DATASET EXCERPTS:
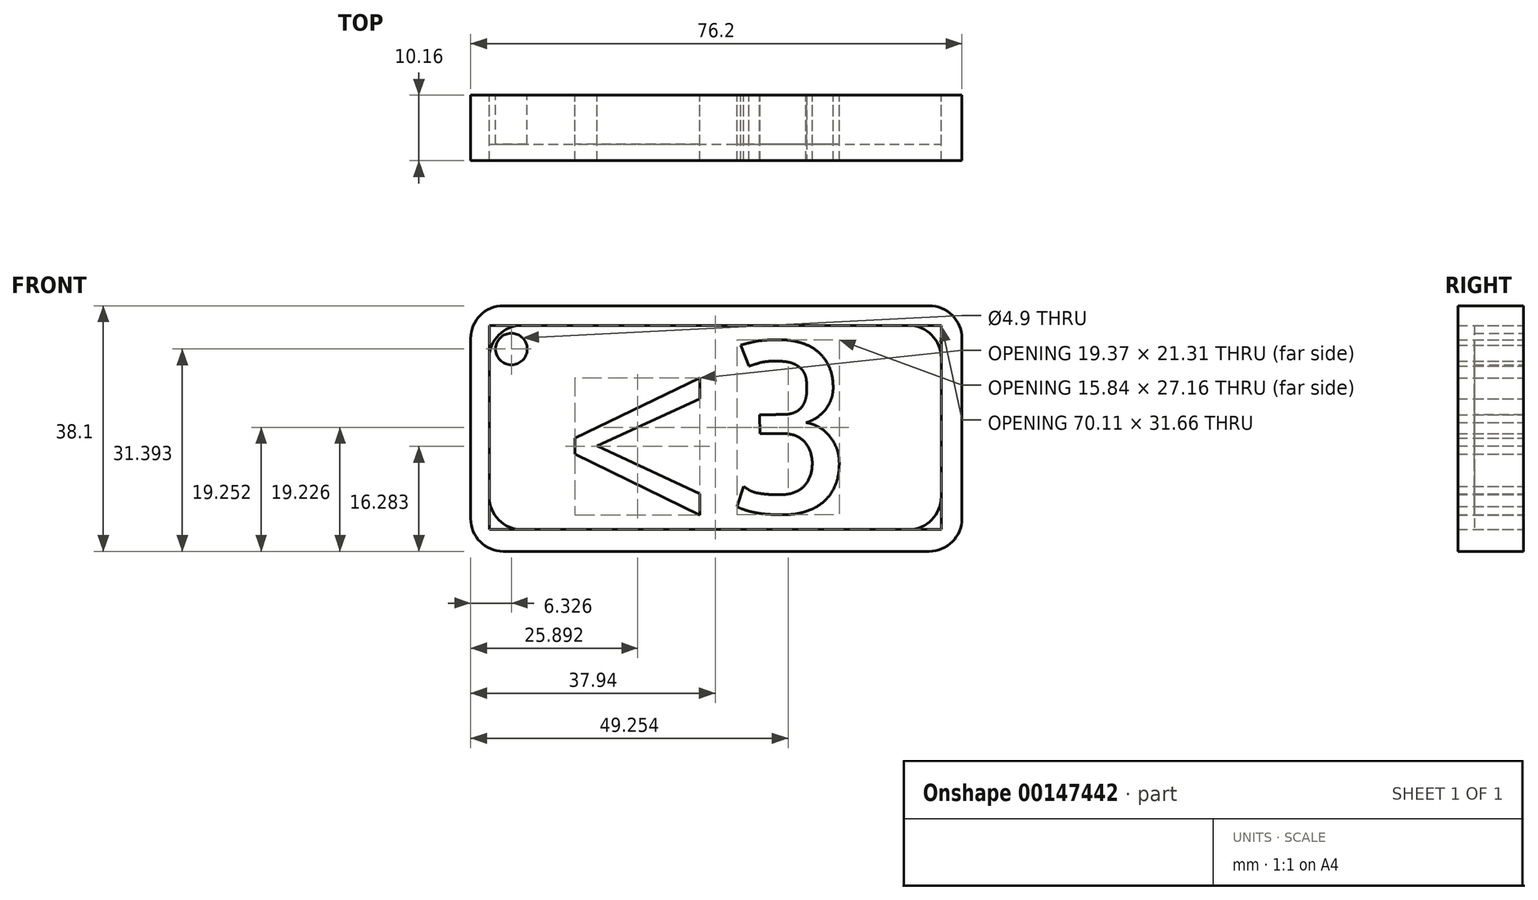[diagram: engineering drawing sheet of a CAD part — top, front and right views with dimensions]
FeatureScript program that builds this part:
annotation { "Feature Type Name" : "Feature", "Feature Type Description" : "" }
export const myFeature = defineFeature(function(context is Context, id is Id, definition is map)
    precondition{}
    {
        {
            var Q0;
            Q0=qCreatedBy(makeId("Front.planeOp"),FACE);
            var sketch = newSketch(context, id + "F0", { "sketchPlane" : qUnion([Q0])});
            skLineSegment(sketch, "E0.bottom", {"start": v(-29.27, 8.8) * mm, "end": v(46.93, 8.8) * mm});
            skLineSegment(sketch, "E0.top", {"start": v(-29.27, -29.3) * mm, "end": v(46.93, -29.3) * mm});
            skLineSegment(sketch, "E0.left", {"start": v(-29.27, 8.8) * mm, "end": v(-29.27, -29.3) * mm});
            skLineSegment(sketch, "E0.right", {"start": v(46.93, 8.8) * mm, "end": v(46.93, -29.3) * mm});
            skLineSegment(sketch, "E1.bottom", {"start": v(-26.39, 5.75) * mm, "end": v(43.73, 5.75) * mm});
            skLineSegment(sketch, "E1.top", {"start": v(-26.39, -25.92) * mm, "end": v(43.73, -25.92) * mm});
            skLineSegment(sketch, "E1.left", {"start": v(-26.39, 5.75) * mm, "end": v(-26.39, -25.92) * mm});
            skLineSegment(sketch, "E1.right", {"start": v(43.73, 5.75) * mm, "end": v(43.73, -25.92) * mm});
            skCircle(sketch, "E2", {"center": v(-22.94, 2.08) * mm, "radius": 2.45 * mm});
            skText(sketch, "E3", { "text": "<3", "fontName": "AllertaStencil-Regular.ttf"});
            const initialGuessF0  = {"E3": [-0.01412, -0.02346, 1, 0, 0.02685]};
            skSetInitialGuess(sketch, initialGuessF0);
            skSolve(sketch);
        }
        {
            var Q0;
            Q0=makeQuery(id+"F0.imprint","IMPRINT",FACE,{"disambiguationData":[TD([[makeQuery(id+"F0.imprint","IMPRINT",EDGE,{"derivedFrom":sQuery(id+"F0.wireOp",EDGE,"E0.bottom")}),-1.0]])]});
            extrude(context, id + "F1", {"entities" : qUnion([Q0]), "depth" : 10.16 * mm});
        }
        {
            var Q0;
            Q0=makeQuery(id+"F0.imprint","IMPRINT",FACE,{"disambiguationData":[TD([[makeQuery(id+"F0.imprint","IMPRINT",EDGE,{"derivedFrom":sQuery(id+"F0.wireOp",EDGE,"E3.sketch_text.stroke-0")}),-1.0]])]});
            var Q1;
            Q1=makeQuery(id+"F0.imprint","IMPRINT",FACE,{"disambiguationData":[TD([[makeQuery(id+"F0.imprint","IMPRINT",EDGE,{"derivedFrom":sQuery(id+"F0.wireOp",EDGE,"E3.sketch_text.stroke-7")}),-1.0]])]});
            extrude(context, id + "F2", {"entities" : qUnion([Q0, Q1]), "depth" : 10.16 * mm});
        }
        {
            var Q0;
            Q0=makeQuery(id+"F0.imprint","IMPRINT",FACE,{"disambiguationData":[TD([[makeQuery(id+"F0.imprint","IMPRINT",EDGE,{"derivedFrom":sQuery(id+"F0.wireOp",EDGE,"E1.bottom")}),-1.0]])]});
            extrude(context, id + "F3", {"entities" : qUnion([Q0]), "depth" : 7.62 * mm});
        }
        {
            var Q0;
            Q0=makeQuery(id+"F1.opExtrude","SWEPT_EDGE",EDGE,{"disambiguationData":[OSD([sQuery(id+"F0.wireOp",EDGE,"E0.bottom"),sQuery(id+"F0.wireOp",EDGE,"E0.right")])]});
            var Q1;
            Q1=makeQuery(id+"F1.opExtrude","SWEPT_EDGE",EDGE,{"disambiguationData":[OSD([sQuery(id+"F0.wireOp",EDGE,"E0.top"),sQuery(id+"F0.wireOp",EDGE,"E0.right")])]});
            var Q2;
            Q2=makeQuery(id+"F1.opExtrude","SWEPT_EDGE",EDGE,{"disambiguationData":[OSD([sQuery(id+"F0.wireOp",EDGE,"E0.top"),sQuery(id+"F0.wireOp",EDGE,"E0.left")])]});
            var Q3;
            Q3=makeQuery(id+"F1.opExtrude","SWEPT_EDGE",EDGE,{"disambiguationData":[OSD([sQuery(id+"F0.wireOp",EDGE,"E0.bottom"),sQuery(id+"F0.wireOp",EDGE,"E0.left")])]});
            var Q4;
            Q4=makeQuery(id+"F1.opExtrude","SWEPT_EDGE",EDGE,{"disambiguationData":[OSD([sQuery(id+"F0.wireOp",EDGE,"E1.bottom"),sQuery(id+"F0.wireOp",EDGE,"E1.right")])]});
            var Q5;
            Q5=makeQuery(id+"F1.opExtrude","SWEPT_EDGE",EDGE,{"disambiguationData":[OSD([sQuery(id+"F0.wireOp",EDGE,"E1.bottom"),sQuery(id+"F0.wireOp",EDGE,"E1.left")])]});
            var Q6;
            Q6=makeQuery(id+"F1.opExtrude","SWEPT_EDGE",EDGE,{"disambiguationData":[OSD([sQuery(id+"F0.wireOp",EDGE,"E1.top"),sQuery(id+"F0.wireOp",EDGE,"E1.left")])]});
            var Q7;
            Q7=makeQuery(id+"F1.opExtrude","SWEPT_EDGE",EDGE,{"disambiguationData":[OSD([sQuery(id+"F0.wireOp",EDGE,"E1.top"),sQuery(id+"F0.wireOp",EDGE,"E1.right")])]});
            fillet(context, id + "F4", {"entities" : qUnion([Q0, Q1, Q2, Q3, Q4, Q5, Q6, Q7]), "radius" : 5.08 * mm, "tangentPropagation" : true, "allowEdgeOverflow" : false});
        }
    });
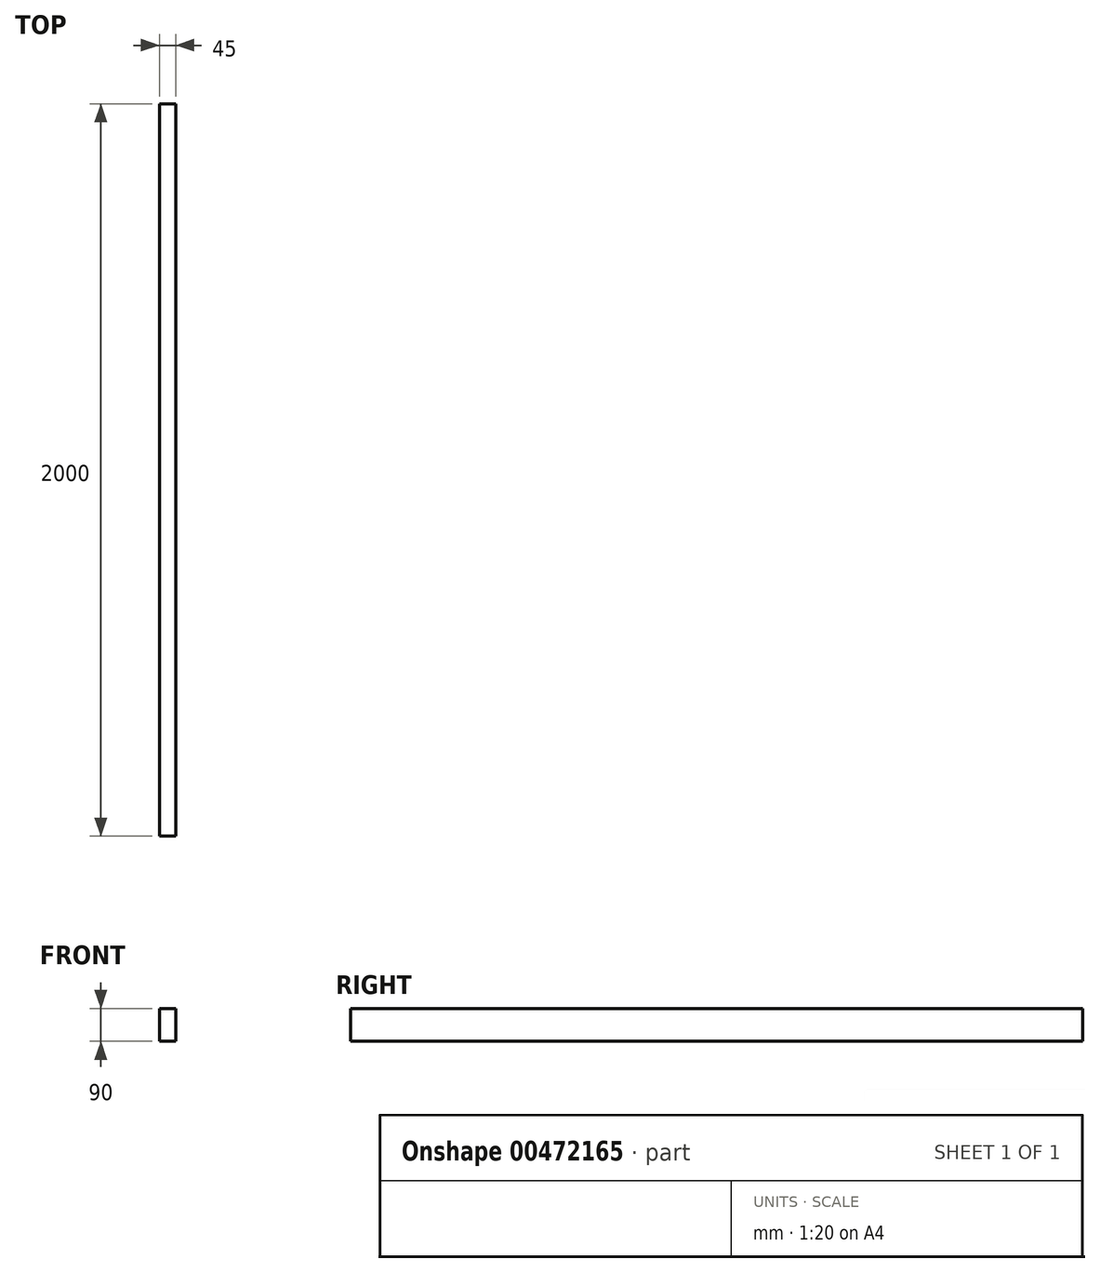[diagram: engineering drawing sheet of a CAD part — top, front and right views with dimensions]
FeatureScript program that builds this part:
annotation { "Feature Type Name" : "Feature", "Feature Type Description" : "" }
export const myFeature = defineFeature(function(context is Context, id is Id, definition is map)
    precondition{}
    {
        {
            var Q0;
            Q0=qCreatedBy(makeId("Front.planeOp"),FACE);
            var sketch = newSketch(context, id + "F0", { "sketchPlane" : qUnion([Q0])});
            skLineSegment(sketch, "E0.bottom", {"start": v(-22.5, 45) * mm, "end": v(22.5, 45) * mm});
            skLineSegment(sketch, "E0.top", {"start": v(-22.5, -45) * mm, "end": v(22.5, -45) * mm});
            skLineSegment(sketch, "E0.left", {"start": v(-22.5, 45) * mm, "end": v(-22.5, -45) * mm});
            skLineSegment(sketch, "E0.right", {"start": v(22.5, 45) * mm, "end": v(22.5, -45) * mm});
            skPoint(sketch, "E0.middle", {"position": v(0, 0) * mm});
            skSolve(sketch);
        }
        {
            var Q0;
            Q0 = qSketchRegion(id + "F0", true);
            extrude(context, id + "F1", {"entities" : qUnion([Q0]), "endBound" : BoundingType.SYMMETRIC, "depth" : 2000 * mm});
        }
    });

TASK PROMPT: Reproduce everything from the start of the entries down to the line containing "v(-22.94, 2.08) *", substituting "planeQuery" for every "Q0" and changing nothing else. Leave the pictures out of your answer.

FINAL RESULT:
[diagram: engineering drawing sheet of a CAD part — top, front and right views with dimensions]
FeatureScript program that builds this part:
annotation { "Feature Type Name" : "Feature", "Feature Type Description" : "" }
export const myFeature = defineFeature(function(context is Context, id is Id, definition is map)
    precondition{}
    {
        {
            var planeQuery;
            planeQuery=qCreatedBy(makeId("Front.planeOp"),FACE);
            var sketch = newSketch(context, id + "F0", { "sketchPlane" : qUnion([planeQuery])});
            skLineSegment(sketch, "E0.bottom", {"start": v(-29.27, 8.8) * mm, "end": v(46.93, 8.8) * mm});
            skLineSegment(sketch, "E0.top", {"start": v(-29.27, -29.3) * mm, "end": v(46.93, -29.3) * mm});
            skLineSegment(sketch, "E0.left", {"start": v(-29.27, 8.8) * mm, "end": v(-29.27, -29.3) * mm});
            skLineSegment(sketch, "E0.right", {"start": v(46.93, 8.8) * mm, "end": v(46.93, -29.3) * mm});
            skLineSegment(sketch, "E1.bottom", {"start": v(-26.39, 5.75) * mm, "end": v(43.73, 5.75) * mm});
            skLineSegment(sketch, "E1.top", {"start": v(-26.39, -25.92) * mm, "end": v(43.73, -25.92) * mm});
            skLineSegment(sketch, "E1.left", {"start": v(-26.39, 5.75) * mm, "end": v(-26.39, -25.92) * mm});
            skLineSegment(sketch, "E1.right", {"start": v(43.73, 5.75) * mm, "end": v(43.73, -25.92) * mm});
            skCircle(sketch, "E2", {"center": v(-22.94, 2.08) * mm, "radius": 2.45 * mm});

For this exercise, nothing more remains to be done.